Ghost Protocol being the fourth addition to the Mission Impossible series that started way back in 1996 has an interesting history to it. The four film series has had four different directors and four very different receptions. The original Mission Impossible, directed by the movie violence master himself Brian De Palma, was well received as a standard Hollywood action film with spurring star Tom Cruise as its lead. Audiences liked it for what it was while critics seemed to be in the same boat. Unfortunately M:I 2 could not follow down the same path. This time the series fell into the hands of notable Kung Foo director John Woo. Continuing box office success, many people felt that the movie was too corny and over the top with its action sequences. Ethan Hunt wasn’t just a highly specialized secret agent but apparently a macho superhero as well. The highly stylized action choreography seemed to be a better fit for a Bruce Lee flick, not Ethan Hunt. In other words, M:I 2 could not compete with the original. Likewise, the third Mission Impossible directed by JJ Abrams continued downward but for different reasons. This third film again tried to fall back on the successes of the first film but could not match it. Those who were looking for a similar type of action from the second film were thrown off by the sometimes too intense sequences, especially the death of Ethan’s wife.
From the trend that has happened thus far, one would assume the fate of Mission Impossible: Ghost Protocol to be dismal, but in fact this is far from the truth. In most cases, sequels never match the original, especially a fourth, but this is the case here. One of the oldest tactics is used here and that is learning from your mistakes. Yes it may not be a pleasant road to glory but it certainly can be effective. Ghost Protocol if the perfect mix of the previous Mission Impossible movies and achieves greater success because of it. A new director on board, again, Ethan Hunt also finds himself fit with a new crew. His mission- stopping the detonation of a nuclear warhead by a Russian extremist leader after an attack on the Kremlin puts the U.S. and Russia at Cold War odds once again. A standard element of the Mission Impossible series, Ethan’s mission takes viewers all over the world, as we find our team impersonating high ranking officials in Moscow and grappling up the world’s tallest building in Abu Dhabi.

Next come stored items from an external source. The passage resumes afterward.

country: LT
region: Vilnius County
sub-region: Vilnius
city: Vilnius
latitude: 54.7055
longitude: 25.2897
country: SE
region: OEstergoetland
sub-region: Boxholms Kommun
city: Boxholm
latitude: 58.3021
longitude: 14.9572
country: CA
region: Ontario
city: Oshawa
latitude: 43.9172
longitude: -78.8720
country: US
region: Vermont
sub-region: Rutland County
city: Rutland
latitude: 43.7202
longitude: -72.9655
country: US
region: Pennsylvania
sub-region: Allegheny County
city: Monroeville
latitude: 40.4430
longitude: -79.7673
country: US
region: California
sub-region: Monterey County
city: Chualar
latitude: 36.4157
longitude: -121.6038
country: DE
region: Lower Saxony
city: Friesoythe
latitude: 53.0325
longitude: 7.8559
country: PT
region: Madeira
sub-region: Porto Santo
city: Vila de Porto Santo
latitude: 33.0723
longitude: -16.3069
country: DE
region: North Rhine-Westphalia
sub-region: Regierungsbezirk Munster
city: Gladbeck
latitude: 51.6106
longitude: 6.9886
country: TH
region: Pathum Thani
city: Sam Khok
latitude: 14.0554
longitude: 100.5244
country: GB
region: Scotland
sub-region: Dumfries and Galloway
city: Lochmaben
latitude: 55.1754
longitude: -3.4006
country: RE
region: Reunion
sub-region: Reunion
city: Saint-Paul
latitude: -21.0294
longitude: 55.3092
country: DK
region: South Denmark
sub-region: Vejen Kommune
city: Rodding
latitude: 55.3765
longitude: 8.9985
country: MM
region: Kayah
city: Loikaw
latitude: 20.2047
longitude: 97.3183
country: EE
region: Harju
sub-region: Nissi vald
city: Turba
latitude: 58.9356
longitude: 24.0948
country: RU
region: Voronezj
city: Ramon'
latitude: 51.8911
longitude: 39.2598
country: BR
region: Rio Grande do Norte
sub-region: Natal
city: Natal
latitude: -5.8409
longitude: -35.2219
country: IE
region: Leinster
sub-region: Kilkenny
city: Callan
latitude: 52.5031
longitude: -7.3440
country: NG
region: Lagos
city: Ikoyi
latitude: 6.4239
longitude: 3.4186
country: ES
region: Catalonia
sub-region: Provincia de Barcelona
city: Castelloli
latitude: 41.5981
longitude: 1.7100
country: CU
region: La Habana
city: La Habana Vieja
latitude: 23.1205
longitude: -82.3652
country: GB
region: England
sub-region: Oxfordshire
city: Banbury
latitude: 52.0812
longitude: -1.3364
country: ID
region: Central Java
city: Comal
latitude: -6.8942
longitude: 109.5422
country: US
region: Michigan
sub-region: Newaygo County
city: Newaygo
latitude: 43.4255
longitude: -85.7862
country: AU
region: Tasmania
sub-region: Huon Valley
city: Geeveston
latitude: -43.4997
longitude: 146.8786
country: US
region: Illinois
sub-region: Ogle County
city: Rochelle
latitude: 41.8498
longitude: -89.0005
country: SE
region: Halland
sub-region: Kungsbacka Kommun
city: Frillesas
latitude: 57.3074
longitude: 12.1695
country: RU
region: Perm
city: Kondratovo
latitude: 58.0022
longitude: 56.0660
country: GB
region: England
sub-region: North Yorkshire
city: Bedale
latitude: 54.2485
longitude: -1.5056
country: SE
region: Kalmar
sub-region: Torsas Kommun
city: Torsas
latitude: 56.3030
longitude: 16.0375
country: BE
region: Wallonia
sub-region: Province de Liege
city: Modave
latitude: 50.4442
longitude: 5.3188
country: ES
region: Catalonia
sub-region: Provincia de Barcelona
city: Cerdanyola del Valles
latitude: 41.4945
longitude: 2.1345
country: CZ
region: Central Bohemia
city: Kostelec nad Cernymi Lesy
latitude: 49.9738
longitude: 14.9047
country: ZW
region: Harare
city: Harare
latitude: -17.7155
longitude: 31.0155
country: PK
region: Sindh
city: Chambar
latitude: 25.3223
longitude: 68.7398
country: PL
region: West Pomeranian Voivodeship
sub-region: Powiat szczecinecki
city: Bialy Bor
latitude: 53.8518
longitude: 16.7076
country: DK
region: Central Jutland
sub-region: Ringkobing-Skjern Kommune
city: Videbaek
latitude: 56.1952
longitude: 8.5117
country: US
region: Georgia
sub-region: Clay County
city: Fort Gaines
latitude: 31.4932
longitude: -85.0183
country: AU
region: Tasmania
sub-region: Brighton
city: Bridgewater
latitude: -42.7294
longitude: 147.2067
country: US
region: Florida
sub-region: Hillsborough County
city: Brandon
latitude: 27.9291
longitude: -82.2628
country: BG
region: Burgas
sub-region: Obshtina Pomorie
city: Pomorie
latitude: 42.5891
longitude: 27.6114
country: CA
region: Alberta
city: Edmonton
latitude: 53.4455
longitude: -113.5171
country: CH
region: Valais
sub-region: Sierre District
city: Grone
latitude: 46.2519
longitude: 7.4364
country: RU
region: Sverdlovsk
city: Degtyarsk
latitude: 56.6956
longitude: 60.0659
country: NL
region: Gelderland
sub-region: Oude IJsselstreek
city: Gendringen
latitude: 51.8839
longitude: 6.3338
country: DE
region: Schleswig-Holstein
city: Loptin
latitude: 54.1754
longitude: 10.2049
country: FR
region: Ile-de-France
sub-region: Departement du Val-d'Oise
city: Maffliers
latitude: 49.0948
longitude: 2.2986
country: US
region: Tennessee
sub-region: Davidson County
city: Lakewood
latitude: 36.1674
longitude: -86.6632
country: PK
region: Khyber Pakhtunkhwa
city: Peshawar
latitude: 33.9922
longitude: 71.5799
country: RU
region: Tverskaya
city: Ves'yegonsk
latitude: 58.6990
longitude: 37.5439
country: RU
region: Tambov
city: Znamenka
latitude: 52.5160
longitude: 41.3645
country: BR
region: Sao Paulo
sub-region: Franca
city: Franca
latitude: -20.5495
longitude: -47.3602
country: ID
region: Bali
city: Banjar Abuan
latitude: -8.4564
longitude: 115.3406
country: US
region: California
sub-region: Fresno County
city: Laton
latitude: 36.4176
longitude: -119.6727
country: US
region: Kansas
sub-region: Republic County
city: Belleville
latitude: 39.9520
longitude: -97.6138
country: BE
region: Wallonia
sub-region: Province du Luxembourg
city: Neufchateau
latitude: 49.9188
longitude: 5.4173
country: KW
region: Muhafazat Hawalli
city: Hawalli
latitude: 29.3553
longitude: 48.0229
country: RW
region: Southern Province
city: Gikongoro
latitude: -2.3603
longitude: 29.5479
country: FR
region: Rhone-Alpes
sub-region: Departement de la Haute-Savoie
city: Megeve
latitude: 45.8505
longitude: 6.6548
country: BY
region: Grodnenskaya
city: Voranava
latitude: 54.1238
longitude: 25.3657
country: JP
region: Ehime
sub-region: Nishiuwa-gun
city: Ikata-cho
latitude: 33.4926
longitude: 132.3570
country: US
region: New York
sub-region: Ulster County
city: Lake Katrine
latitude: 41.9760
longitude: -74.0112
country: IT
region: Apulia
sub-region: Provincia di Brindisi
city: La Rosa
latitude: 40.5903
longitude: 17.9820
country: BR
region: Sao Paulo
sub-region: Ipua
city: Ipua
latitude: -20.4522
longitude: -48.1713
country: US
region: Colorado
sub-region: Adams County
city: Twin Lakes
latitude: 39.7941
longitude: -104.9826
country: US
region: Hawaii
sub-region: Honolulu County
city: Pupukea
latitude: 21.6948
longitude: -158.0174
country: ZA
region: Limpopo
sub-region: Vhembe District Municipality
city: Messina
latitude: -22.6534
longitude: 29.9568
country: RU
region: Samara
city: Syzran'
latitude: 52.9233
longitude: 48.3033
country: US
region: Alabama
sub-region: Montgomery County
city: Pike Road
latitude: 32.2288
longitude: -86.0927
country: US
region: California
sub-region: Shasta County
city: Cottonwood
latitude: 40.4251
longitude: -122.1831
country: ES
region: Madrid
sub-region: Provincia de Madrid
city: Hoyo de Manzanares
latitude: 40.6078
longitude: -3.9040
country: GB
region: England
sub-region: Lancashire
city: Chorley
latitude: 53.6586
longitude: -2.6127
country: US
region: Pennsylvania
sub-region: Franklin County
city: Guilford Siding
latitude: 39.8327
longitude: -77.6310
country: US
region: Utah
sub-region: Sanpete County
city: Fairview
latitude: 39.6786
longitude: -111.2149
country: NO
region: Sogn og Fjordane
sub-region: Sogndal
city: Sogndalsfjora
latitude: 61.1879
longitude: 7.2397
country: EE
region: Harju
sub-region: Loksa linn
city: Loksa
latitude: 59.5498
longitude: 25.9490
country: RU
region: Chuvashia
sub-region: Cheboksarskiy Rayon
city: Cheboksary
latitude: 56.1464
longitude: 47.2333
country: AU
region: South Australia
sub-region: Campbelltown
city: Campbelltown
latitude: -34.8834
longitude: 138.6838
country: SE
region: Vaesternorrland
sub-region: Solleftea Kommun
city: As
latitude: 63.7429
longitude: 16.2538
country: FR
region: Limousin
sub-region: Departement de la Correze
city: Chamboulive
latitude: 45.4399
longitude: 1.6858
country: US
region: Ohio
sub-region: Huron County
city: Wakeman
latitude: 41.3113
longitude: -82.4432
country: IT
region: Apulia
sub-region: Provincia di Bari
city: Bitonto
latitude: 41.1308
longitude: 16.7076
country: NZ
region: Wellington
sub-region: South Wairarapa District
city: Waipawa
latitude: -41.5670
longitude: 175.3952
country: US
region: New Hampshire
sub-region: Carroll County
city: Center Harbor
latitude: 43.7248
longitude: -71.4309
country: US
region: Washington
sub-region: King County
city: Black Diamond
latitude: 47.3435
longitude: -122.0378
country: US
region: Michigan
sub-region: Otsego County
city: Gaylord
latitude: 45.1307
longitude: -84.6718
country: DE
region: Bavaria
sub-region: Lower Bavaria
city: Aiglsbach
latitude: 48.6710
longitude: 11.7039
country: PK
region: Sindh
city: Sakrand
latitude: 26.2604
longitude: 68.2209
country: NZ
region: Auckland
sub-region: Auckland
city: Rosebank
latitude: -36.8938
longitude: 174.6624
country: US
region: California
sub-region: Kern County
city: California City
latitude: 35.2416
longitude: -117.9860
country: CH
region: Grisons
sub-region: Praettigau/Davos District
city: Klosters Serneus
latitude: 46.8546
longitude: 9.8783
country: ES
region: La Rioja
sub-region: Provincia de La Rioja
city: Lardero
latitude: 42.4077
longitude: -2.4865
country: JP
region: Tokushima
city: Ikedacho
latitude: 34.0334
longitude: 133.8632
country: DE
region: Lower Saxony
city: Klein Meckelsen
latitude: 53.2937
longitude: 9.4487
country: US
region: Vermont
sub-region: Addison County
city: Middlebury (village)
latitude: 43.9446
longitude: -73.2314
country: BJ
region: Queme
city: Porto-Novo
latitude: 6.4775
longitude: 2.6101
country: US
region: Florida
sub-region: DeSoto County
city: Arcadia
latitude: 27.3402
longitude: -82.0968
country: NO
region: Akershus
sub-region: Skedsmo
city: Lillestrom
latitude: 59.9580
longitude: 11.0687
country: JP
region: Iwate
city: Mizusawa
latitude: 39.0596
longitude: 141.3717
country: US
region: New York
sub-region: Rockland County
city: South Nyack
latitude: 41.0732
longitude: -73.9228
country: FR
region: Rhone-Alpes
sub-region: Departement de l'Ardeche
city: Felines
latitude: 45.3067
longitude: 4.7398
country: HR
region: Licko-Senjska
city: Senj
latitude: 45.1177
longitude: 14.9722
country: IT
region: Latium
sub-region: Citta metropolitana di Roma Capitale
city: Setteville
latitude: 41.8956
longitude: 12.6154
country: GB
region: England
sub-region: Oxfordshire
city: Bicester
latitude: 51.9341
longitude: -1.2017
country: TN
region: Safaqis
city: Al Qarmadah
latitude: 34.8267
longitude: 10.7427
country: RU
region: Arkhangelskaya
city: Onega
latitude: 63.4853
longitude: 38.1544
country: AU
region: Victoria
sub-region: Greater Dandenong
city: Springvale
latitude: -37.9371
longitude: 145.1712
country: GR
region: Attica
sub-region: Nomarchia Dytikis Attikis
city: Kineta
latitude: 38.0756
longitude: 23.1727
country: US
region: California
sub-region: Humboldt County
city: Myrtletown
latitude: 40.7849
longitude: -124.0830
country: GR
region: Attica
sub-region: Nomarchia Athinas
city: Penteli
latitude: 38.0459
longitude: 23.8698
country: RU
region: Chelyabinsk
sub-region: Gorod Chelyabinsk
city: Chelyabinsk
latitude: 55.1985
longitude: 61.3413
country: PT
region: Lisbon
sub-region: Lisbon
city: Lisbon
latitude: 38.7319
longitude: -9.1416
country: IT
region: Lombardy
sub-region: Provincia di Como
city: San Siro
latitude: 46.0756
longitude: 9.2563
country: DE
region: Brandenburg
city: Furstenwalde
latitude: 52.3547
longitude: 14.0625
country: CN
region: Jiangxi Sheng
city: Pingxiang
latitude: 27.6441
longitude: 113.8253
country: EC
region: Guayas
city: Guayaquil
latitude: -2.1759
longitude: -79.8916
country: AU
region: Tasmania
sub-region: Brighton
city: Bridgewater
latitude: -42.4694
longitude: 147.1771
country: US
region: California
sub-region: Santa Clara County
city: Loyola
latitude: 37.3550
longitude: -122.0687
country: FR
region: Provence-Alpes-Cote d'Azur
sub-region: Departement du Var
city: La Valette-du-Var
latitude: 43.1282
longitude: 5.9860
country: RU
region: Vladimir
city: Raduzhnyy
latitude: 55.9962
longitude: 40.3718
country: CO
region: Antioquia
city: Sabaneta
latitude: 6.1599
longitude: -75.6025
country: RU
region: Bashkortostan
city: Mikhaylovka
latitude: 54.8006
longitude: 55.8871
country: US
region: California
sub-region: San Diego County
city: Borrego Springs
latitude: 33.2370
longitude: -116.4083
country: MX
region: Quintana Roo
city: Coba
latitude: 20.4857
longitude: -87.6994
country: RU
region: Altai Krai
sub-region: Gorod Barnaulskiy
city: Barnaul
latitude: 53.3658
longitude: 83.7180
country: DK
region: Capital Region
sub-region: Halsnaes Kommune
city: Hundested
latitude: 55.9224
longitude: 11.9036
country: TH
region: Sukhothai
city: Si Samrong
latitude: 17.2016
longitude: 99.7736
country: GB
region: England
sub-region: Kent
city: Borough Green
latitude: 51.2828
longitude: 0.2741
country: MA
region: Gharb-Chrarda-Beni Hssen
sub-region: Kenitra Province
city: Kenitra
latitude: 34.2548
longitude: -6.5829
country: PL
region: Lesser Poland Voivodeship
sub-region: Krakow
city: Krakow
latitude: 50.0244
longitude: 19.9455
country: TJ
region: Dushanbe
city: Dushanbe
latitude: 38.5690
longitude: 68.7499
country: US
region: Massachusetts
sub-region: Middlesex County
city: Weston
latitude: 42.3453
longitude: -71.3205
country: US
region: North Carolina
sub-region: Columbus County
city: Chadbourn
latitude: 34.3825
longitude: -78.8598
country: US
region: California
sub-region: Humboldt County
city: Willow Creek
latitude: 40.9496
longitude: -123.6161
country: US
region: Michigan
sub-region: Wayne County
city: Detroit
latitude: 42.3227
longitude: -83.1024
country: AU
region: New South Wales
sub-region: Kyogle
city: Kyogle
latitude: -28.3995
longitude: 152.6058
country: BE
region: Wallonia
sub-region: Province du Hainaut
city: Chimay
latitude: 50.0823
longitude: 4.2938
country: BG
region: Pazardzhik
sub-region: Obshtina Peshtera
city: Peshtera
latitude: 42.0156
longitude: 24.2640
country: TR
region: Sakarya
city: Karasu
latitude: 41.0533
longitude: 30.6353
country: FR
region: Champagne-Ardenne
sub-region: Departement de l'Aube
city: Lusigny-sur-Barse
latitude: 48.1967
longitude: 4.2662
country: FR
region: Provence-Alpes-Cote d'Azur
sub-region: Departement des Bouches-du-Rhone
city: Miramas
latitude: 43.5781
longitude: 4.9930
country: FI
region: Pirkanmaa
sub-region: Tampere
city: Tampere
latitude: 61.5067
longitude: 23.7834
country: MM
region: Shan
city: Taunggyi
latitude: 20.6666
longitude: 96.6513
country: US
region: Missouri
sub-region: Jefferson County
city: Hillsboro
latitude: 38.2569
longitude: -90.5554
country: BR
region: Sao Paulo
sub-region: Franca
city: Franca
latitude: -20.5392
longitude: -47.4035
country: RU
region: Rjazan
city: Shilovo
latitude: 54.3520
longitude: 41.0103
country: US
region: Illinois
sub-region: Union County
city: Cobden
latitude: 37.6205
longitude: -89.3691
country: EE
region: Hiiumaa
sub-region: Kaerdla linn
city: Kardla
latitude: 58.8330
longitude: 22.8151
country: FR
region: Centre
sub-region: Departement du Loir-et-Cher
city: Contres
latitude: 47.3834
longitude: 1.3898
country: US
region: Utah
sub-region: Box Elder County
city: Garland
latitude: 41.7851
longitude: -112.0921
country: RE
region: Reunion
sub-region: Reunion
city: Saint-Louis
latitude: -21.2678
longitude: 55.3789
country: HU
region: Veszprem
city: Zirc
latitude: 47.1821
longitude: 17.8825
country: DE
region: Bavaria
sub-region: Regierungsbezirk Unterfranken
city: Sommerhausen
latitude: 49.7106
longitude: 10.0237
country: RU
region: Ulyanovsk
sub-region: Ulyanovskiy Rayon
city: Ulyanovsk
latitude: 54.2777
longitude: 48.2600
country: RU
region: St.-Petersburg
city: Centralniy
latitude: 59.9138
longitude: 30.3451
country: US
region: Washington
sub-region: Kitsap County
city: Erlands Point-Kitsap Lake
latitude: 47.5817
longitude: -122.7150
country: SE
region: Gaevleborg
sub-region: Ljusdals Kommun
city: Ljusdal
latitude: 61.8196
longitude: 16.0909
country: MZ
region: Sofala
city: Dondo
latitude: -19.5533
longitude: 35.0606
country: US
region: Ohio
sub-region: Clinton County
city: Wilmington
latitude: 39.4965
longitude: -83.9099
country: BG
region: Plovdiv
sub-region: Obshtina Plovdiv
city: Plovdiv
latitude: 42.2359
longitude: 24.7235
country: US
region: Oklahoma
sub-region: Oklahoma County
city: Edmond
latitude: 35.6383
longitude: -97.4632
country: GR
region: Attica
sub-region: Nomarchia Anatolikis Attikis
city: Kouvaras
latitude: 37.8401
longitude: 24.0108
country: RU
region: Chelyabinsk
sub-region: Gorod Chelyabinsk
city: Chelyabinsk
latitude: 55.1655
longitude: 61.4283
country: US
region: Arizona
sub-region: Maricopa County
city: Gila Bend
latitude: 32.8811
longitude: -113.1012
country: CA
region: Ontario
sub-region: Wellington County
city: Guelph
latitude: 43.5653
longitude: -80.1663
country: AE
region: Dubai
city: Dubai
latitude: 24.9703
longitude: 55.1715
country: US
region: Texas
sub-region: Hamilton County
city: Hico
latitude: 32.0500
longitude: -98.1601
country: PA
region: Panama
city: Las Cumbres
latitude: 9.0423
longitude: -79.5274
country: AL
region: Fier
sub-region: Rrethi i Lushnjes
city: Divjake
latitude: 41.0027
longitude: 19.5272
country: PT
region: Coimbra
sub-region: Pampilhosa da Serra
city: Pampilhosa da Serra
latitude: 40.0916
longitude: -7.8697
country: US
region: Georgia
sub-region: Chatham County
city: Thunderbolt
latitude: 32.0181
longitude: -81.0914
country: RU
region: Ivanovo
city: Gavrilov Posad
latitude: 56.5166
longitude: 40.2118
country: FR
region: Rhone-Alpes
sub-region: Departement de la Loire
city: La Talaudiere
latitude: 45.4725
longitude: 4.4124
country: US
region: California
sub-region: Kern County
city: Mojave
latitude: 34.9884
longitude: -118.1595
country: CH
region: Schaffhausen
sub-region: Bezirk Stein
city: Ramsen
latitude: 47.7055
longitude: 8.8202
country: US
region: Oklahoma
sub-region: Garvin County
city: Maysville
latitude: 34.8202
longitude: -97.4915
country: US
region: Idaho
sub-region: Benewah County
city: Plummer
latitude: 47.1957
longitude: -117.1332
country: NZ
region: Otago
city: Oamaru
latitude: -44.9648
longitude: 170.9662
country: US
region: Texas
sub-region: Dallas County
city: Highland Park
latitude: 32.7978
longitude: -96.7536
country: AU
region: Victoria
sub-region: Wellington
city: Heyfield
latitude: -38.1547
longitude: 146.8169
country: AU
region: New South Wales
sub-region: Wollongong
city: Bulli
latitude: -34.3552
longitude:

Setting itself apart from the previous three films, Ghost Protocol understands what it takes to make a great action film and knows how to go about doing so. On the eve of a nuclear catastrophe, we should assume that something like a nuclear attack on the U.S. will not happen (unless it was in the hands of Quentin Tarantino i.e. Inglorious Basterds) but that’s fine. Good prevails over evil, but it is how this is achieved where we find the real entertainment. Those who made Ghost Protocol must have known this or I imagine they would not have written in something as dreadful as a nuclear attack into the script.
Ethan Hunt, as always, is outfitted with all the latest and greatest gadgets that put the iPhone to shame. But even better, he’s also got himself a new team, who in my opinion really make the film such an enjoyable experience. Actors Jeremy Renner, Simon Pegg and Paula Patton who make up the new team have wonderful chemistry on screen. Whether it’s during the mission’s downtime or while grappling up the side of the Burj, Pegg’s character in particular always finds time to interject a few wise cracks, allowing the film to appeal for comedic reasons beyond just the action, which mind you is top notch. But his jokes are not done in excess taking away from the real point of this action film. In this way, the movie strays away from being they type of action flick solely bent on explosions and car chases for success.
My only objection to with the movie came initially with the casting of Jeremy Renner who recently received an Oscar nod for his cold blooded bomb diffusing abilities in The Hurt Locker. In Ghost Protocol he plays a naïve analyst that after a sudden attack is forced to join Hunt’s team while initially not being assigned. It was difficult for me to take him as this panicky government worker calling to mind his Oscar winning role from years prior. I was waiting for him to pull out his bomb kit and go to work. A minor issue indeed, but I will say this problem is accounted for and my perceptions of Renner’s character are compromised. In the end, I could find no other problem with this terrific fourth film- mission accomplished.